Task objective.
Among the entries below, find the lines with the word "linejoin" and copy them.

Input data.

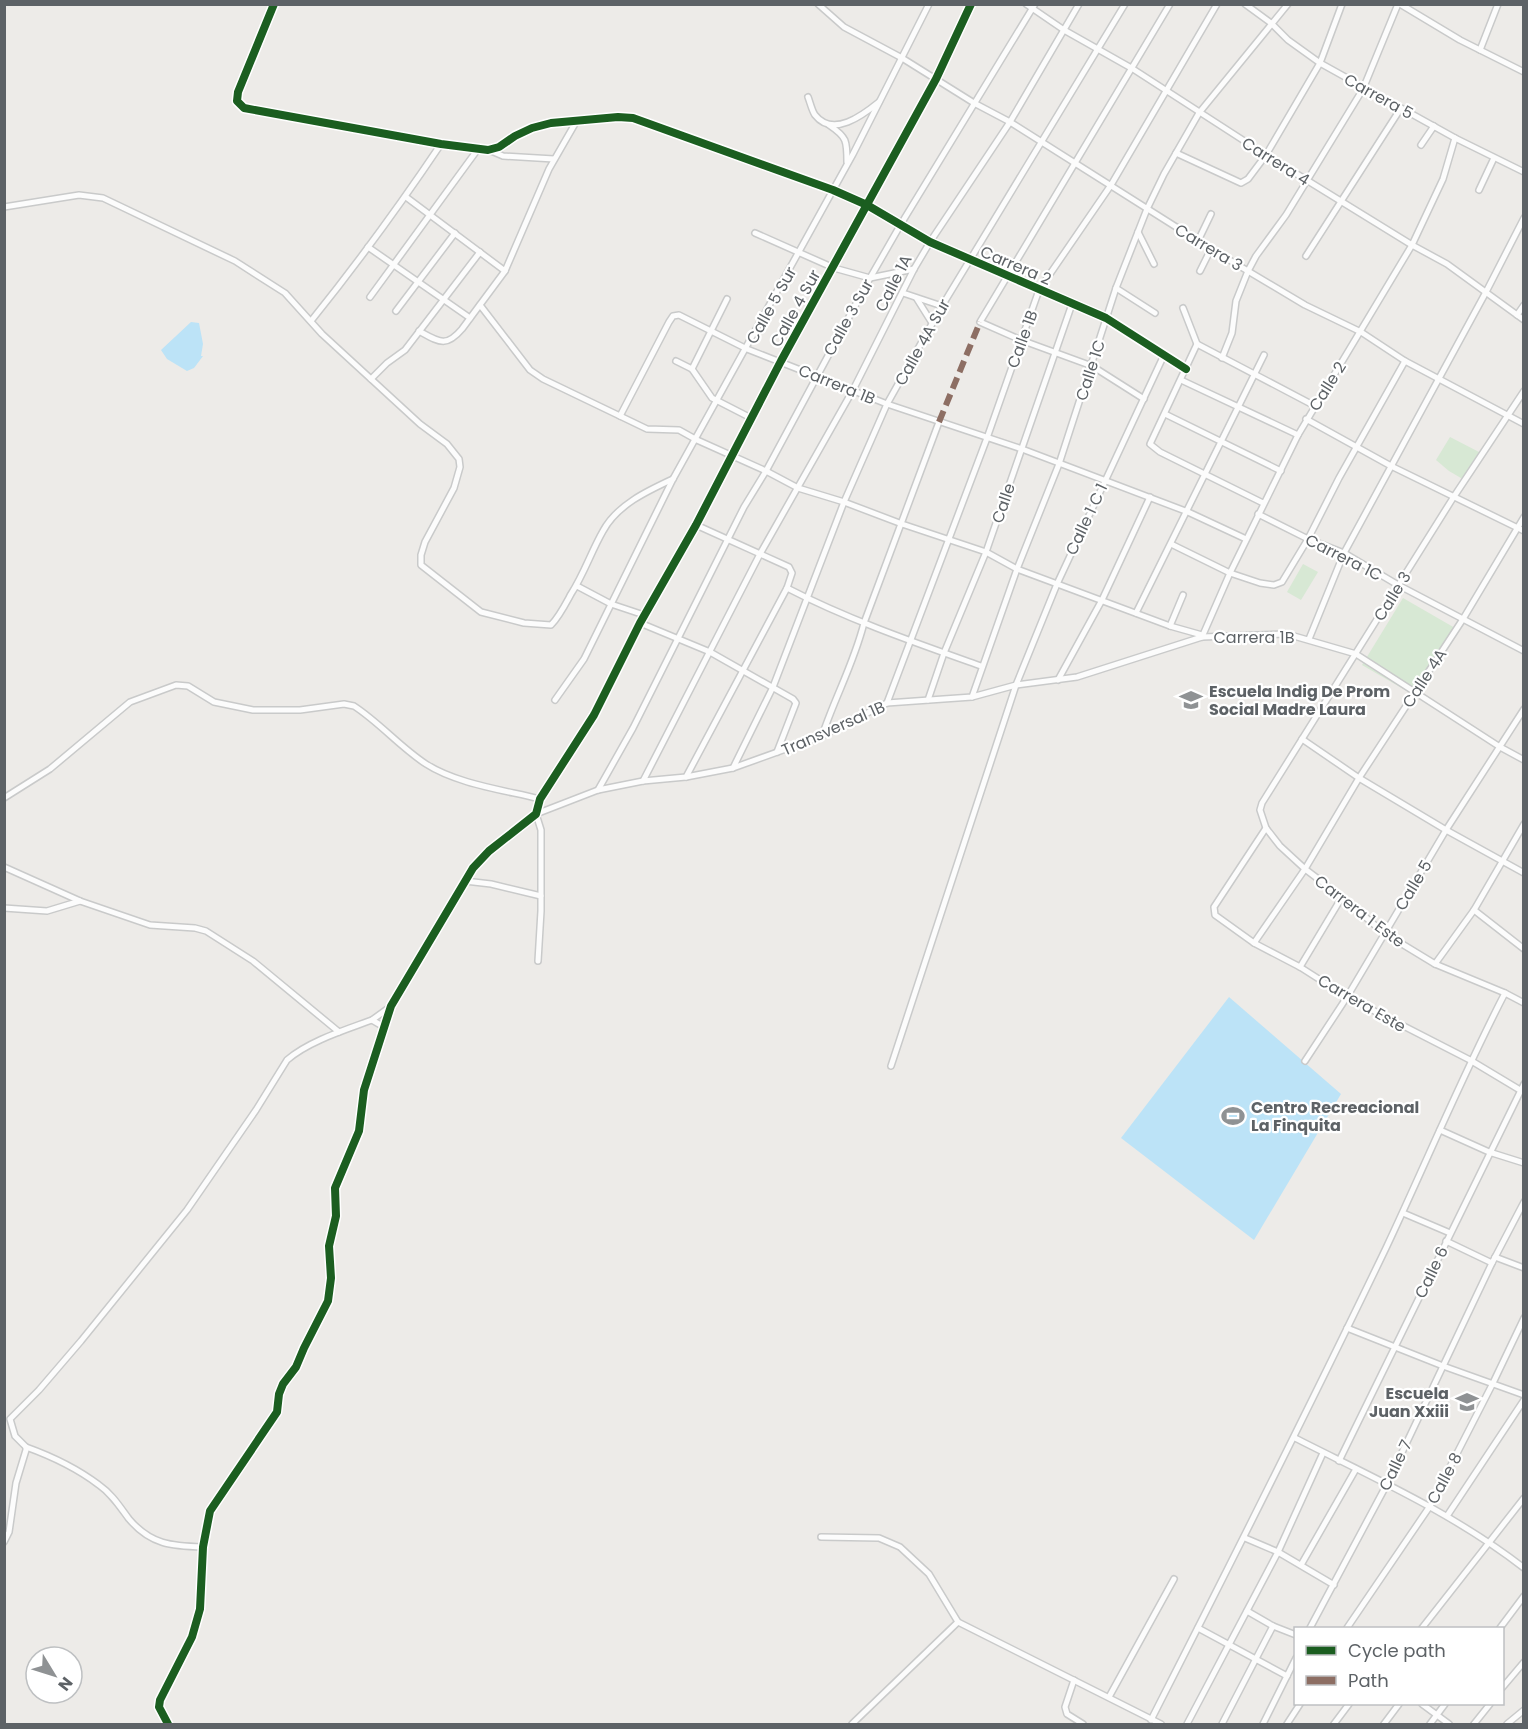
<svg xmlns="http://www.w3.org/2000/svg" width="1528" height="1729" font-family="Poppins,sans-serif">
<rect width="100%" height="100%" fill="#edebe8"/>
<g fill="#d7e8d4">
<path d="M1450,437L1481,453L1466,481L1449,471L1436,460Z"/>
<path d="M1303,564L1318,572L1301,600L1287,592Z"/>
<path d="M1403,598L1455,628L1412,694L1362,665Z"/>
</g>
<g fill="#bce3f7">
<path d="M191,322L199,323L203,344L201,356H203L194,368L187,371L167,359L161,350Z"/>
<path d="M1229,997L1341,1094L1254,1240L1121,1138Z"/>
</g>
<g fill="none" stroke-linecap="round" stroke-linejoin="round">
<g stroke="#c9caca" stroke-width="8">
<g id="street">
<path d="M274,4L238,92L237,101L244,108L441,144L488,150L499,147L515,136L532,128L551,123L618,117L633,118L833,190L867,205L930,242L1106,318L1186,369"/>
<path d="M818,4L844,27L902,58L974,103L1010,122L1211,249L1305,305L1361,332L1405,361L1524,424"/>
<path d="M1026,4L1064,30L1133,69L1266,155L1412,245L1447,264L1524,320"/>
<path d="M1245,4L1271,23L1288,40L1320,63L1455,138L1524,172"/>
<path d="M1400,4L1460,40L1524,72"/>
<path d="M1480,50L1498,4"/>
<path d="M808,97C810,102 812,111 815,115C833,138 863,115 879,102"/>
<path d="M829,125C847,137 847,141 847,162"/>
<path d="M1421,145L1434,126"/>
<path d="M489,150L503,156L554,159"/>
<path d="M1176,153L1241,183L1248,179L1266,155L1320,63L1342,4"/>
<path d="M1479,190L1494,158"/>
<path d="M406,197L505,271"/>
<path d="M4,207L79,195L103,198L235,261L285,293L322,334L420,424L447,444L459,459L460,467L454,488L425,542L421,555V565L481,612L524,623L551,625C559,617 565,605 571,594C584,574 591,552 603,531C617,505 647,491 673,479"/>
<path d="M1138,232L1154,264"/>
<path d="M755,233L834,268L870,278L914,269"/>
<path d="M1198,241L1211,214"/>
<path d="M368,247L470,318"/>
<path d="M1306,256L1401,108"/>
<path d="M1200,271L1211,249"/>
<path d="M1116,288L1155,313"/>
<path d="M903,293L942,306"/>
<path d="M370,297L478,149"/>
<path d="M727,299L692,369L712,398L751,418"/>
<path d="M917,299L932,323"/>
<path d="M480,305L530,370L543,379L620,416L669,322L673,316L679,315L747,349L887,404L1022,449L1188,512L1246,539"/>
<path d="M1183,308L1197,344L1315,406"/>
<path d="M396,311L455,233"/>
<path d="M1517,315L1524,305"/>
<path d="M311,321C357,264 400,205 441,144"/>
<path d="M419,331C439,342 446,348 462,329L505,271L549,169L576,122"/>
<path d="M1197,344L1150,444L1160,452L1263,503"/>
<path d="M1222,358L1232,333L1236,301L1248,271L1256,256L1286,215L1363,89L1398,4"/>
<path d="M676,361L692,369"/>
<path d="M371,379L387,363L405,350L480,252"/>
<path d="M1181,380L1298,435"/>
<path d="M1524,391L1453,498L1262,803L1260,810L1266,828L1280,846L1305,869L1342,897L1384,933L1435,964L1505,993L1524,1003"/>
<path d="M1144,399L1092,366L1021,340L980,322L1170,4"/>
<path d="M1165,414L1281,471"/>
<path d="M620,416L647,429L679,430L697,440L766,471L798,488L844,502L902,524L986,552L1017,569L1170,626L1202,635"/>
<path d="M1306,419L1391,466L1524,531"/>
<path d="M1258,514L1308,539L1344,553L1398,585L1524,651"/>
<path d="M1171,544L1230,573L1260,583L1274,585L1282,582L1308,539L1339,478L1405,361"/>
<path d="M577,586L611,604L644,615"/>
<path d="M787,588C849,620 916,643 981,666"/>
<path d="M1136,613L1264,355"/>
<path d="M640,623L710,652L793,699L796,703L777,752"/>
<path d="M1170,626L1183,595"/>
<path d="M1202,637L1230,573L1298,435L1412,245L1443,179L1455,138"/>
<path d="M1309,639L1344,553L1486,292L1524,218"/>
<path d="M1058,680L1102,600L1150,497"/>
<path d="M972,697L1017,569L1059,464L1116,288L1147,209L1164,174L1199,113L1288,4"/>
<path d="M555,700L584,659L673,479L853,154L929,4"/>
<path d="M928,700L944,653L986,552L1072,304"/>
<path d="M887,703L987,438L1039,290L1111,185L1217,4"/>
<path d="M822,736C835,697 854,663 864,623L939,422"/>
<path d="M1302,739L1359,778L1446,830L1524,873"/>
<path d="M733,768L773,687L844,502L887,404L942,306L1125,4"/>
<path d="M686,777L787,588L792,573L789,567L696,525"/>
<path d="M643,781L760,554L853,390L914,269L930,242L1010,122L1079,4"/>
<path d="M598,790L633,728L744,507L766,471L870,278L901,224L1035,4"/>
<path d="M4,798L50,769L130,702L176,685L188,686L214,702L253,710H300L344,704L354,706C380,723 400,747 426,764C457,784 504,790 540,799"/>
<path d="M536,814L598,790L643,781L686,777L733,768L822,736L887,703L972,697L1016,685L1077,677L1202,637L1287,634L1356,654L1500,747L1524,760"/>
<path d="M536,814L541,830V911L538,961"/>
<path d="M1266,828L1214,907L1215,915L1254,943L1300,967L1347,997L1470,1060L1520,1090"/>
<path d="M4,867L80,901L150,925L195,928L206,931L253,961L339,1032"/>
<path d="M465,881L491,884L541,896"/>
<path d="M4,908L47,911L80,901"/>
<path d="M1474,910L1524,949"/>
<path d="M1254,943L1305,869L1359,778L1463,619L1524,517"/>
<path d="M1435,964L1474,910L1524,824"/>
<path d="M1300,967L1342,897"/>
<path d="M372,1020L390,1007"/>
<path d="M1305,1061L1347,997L1446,830L1524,709"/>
<path d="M891,1066L1016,685L1057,584L1164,355"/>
<path d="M1440,1130L1489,1152L1524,1163"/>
<path d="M1403,1213L1450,1233"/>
<path d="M1446,1241L1492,1263"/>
<path d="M1495,1257L1524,1268"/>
<path d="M1347,1328L1443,1366L1524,1395"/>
<path d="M1295,1438C1374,1478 1453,1513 1524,1568"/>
<path d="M26,1447C51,1456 78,1469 99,1485C112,1494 120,1507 129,1519C151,1545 172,1546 203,1547"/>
<path d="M1339,1461L1524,1084"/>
<path d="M1447,1516L1524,1400"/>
<path d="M821,1537L879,1538L900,1547L929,1574L958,1622L1161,1724"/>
<path d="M1245,1538L1278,1552L1334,1585"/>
<path d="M4,1542L9,1532L16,1483L26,1450V1447L15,1436L10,1419L39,1390L81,1341L187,1210L256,1110L287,1060C309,1041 345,1030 372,1020L384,1027"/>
<path d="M1301,1565L1356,1469"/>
<path d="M1247,1611L1273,1626"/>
<path d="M1198,1628L1287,1676"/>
<path d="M1310,1628L1387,1484L1492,1263L1524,1202"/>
<path d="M1347,1628L1430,1506L1493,1383L1524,1318"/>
<path d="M1422,1628L1524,1498"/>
<path d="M1500,1628L1524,1596"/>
<path d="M1074,1680L1065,1707L1067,1714L1083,1724"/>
<path d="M1502,1688L1524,1662"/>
<path d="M1109,1697L1174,1579"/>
<path d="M1422,1704L1449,1724"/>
<path d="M1151,1720C1231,1563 1310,1406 1386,1248C1426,1163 1462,1076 1505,993"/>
<path d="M168,1724L159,1707L160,1700L192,1637L200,1609L203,1547L210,1511L277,1412L279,1394L283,1384L296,1367L304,1348L328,1301L331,1278L329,1246L336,1216L335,1188L359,1131L364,1090L391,1006L473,868L489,851L536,814L540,799L594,715L640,623L696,525L781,361L936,79L971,4"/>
<path d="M852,1724L958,1622"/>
<path d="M1187,1724L1278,1552L1323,1453"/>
<path d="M1222,1724L1273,1626L1296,1635"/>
<path d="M1263,1724L1296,1658"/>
<path d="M1287,1724L1300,1704"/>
<path d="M1334,1724L1349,1704"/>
<path d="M1384,1724L1399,1704"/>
<path d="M1430,1724L1445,1704"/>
<path d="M1474,1724L1490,1704"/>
<path d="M1507,1724L1524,1710"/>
</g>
</g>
<use href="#street" stroke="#fcfcfc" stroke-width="5"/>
<path stroke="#8d6e63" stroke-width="6" stroke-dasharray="12 6" stroke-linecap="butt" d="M939,422L980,322"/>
<g stroke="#fff" stroke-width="11">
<g id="cycleway">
<path d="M274,4L238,92L237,101L244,108L441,144L488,150L499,147L515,136L532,128L551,123L618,117L633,118L833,190L867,205L930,242L1106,318L1186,369"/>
<path d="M168,1724L159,1707L160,1700L192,1637L200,1609L203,1547L210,1511L277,1412L279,1394L283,1384L296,1367L304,1348L328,1301L331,1278L329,1246L336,1216L335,1188L359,1131L364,1090L391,1006L473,868L489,851L536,814L540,799L594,715L640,623L696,525L781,361L936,79L971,4"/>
</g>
</g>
<use href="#cycleway" stroke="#1b5e20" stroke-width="8"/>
</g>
<defs>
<g id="school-bare" transform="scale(1.8)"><path d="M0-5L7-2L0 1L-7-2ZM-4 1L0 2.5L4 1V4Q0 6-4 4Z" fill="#8f9294" stroke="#fff" stroke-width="2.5" paint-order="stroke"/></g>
<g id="stadium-bare" transform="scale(1.8)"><path d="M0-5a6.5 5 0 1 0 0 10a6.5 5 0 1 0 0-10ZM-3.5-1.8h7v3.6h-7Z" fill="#8f9294" stroke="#fff" stroke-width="2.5" paint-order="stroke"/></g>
</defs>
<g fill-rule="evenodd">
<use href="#school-bare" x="1191" y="700"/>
<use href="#stadium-bare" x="1233" y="1116"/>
<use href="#school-bare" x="1467" y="1402"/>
</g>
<g text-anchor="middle" stroke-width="4.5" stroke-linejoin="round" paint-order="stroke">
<g font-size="16" fill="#5d6266" stroke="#fff">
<text transform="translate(1379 96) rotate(29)" y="6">Carrera 5</text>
<text transform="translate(1276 161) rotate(32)" y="6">Carrera 4</text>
<text transform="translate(1209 247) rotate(31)" y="6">Carrera 3</text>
<text transform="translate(1016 265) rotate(23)" y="6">Carrera 2</text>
<text transform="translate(893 283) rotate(-63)" y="6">Calle 1A</text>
<text transform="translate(771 305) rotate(-61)" y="6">Calle 5 Sur</text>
<text transform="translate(795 308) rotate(-61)" y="6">Calle 4 Sur</text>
<text transform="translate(848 317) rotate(-61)" y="6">Calle 3 Sur</text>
<text transform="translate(1022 339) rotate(-70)" y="6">Calle 1B</text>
<text transform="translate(922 342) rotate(-61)" y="6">Calle 4A Sur</text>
<text transform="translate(1090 370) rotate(-72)" y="6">Calle 1C</text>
<text transform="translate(837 384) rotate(22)" y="6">Carrera 1B</text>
<text transform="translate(1327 386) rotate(-58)" y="6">Calle 2</text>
<text transform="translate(1003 503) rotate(-71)" y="6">Calle</text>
<text transform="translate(1086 519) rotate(-65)" y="6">Calle 1 C 1</text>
<text transform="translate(1344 557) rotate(27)" y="6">Carrera 1C</text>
<text transform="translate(1392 596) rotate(-58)" y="6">Calle 3</text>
<text x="1254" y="643">Carrera 1B</text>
<text transform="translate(1424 678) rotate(-57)" y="6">Calle 4A</text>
<text transform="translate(833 728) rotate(-24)" y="6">Transversal 1B</text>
<text transform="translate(1413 885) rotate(-59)" y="6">Calle 5</text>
<text transform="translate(1360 911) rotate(37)" y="6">Carrera 1 Este</text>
<text transform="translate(1362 1003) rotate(30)" y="6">Carrera Este</text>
<text transform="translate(1431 1272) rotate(-64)" y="6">Calle 6</text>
<text transform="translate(1395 1465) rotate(-64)" y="6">Calle 7</text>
<text transform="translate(1444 1478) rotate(-62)" y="6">Calle 8</text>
</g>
<g font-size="16" font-weight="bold" fill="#5d6266" stroke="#fff" text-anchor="start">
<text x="1209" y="697">Escuela Indig De Prom<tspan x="1209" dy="18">Social Madre Laura</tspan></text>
<text x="1251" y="1113">Centro Recreacional<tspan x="1251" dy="18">La Finquita</tspan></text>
<text x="1449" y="1399" text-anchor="end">Escuela<tspan x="1449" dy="18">Juan Xxiii</tspan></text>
</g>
</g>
<rect width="1528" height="1729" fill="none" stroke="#5d6266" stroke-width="12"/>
<rect x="1294" y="1627" width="210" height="78" fill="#ffffff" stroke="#bec0c2" stroke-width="1.5"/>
<rect x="1306" y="1646" width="30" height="9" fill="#1b5e20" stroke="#bec0c2" stroke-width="1.5"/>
<text x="1348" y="1657" font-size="18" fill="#5d6266">Cycle path</text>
<rect x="1306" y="1676" width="30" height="9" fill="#8d6e63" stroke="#bec0c2" stroke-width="1.5"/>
<text x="1348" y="1687" font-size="18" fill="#5d6266">Path</text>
<g transform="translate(54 1675) rotate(128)"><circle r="28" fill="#ffffff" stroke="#bec0c2" stroke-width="1.5"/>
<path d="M0-4.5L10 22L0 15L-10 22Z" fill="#8f9294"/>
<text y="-9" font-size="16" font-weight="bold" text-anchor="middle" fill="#5d6266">N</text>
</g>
</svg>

Response area.
<g fill="none" stroke-linecap="round" stroke-linejoin="round">
<g text-anchor="middle" stroke-width="4.5" stroke-linejoin="round" paint-order="stroke">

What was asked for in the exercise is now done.